The big question is of course “will this actually happen?" and the short answer is “possibly but on balance we think it is unlikely”.  It is common practice for a Government to float various eye-catching tax policies before budgets and mini-budgets, generate a lot of headlines and then do something completely different. The November 2023 Autumn Statement is a recent example of this (with lots of noise about scrapping inheritance tax and then nothing of the sort). 

But let's assume for the sake of argument that changes are made. What could this mean in practice? 

Dates are important here and we think it likely that any changes would be effective from either 6 April 2024 or 6 April 2025 rather than from the date of the budget next week. Changing a person's tax status part of the way through a tax year is administratively more complicated and open to additional challenges of unfairness which we suspect the Government would want to avoid. 

Secondly, any changes are likely to be adjustments to the current regime rather than wholesale reform (simply because adjustments are simpler to implement in the time available). Currently most non-domiciled individuals can be tax resident in the UK for up to 15 years before becoming “deemed domiciled" (at which point they lose most of the tax benefits associated with being non-UK domiciled). However, between years 8 and 15 they have to pay a flat fee, known as the “remittance basis charge” (either £30,000 or £60,000 depending on the length of stay), to benefit from some of the key income tax and capital gains tax reliefs. The simplest, and therefore probably most likely, options available to the Chancellor would be to reduce the number of years of tax residence required to become deemed domiciled and/or increase the remittance basis charge. Changes to the taxation of trusts settled by non-doms would be much more complicated and so appear less likely (at least between now and 6 April 2024). 

If the time taken to become deemed domiciled was reduced and the changes were to take effect from 6 April 2024 it is quite probable that there would be some form of rebasing of non-UK situated assets for capital gains tax purposes. Without rebasing anyone who would become deemed domiciled as a result of new rules on 6 April 2024 would be incentivised to realise as many gains on non-UK assets as possible between now and then.
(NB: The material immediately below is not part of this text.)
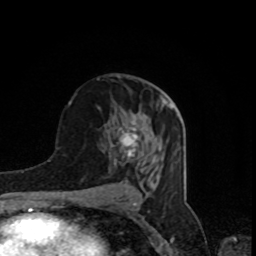
Breast MRI, one axial slice; position 45 of 80 along the scan axis; cropped to one breast; dynamic contrast-enhanced series, time point 2 of 8 at this slice position (early post-contrast); 1.5 T; TE 4.2 ms, TR 7 ms; 2 mm slice thickness; 256 × 256 image matrix. Female patient.
Structures marked on this image (semi-automatic segmentation, software-assisted and operator-edited):
- enhancing-tissue mask used for the functional tumour volume (all voxels passing the contrast-enhancement thresholds inside the analysis volume; usually the tumour): bounding box [x1, y1, x2, y2] px = [119, 126, 142, 168]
Whether any relief would be as generous as the rule used in 2017 (which left some taxpayers much better off than they would have been without the changes) is debatable but we think that something would be done to avoid a cliff-edge result for gains.

It is also possible, although by no means certain, that other “sweeteners” could be offered to non-doms to try and persuade them to stay in the UK even if the remittance basis changes. In 2017 this was the introduction of protected trusts. 
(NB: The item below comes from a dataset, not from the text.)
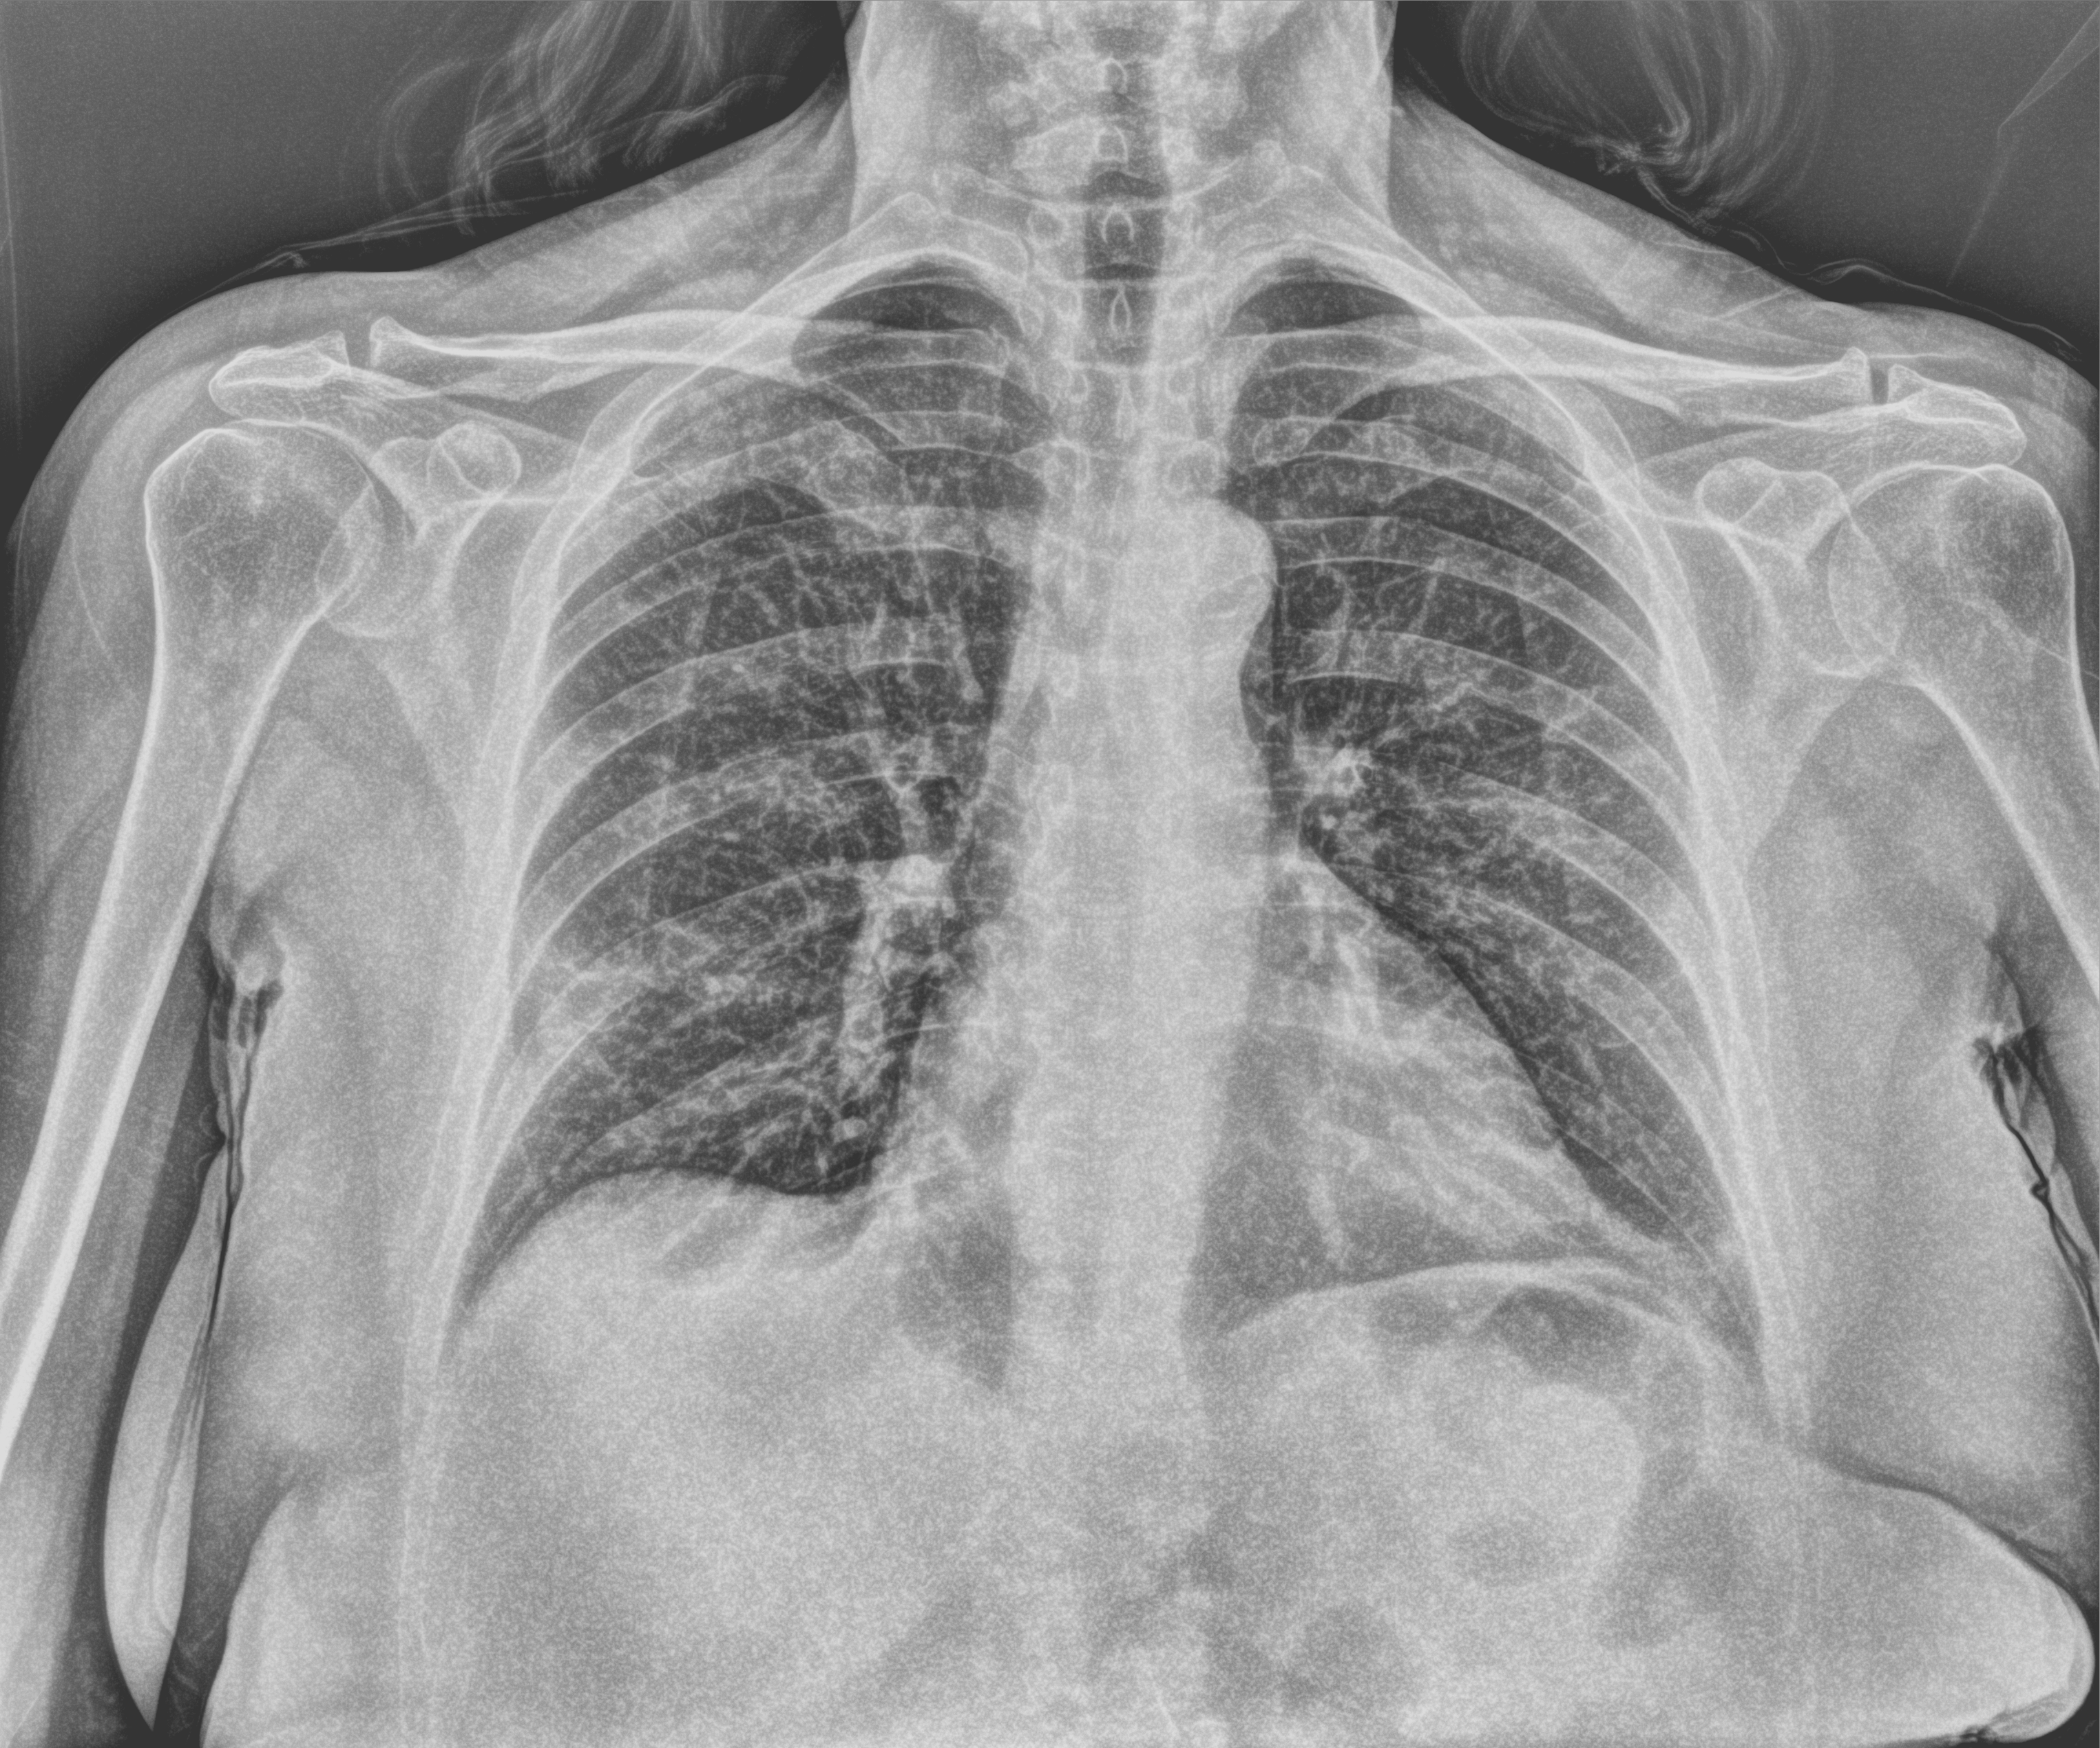
Chest X-ray (portable). Patient hospitalised with COVID-19; female, aged 60–74 years.
From the hospital-stay record, not from the radiograph (when in the stay this image was taken is not recorded): other chronic lung disease (admission record): no; mechanically ventilated during this hospital stay: no.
As for what non-domiciled individuals should be doing in response to this news, we think that most can sensibly wait and see what is actually announced on March 6th. Taking drastic steps between now and then runs a high risk of actually making matters worse (e.g. because there are no changes and time and money are wasted or because someone loses the ability to benefit from transitional reliefs) and we think that taxpayers are likely to have until 6 April 2024, at least, to put their house in order should they need to.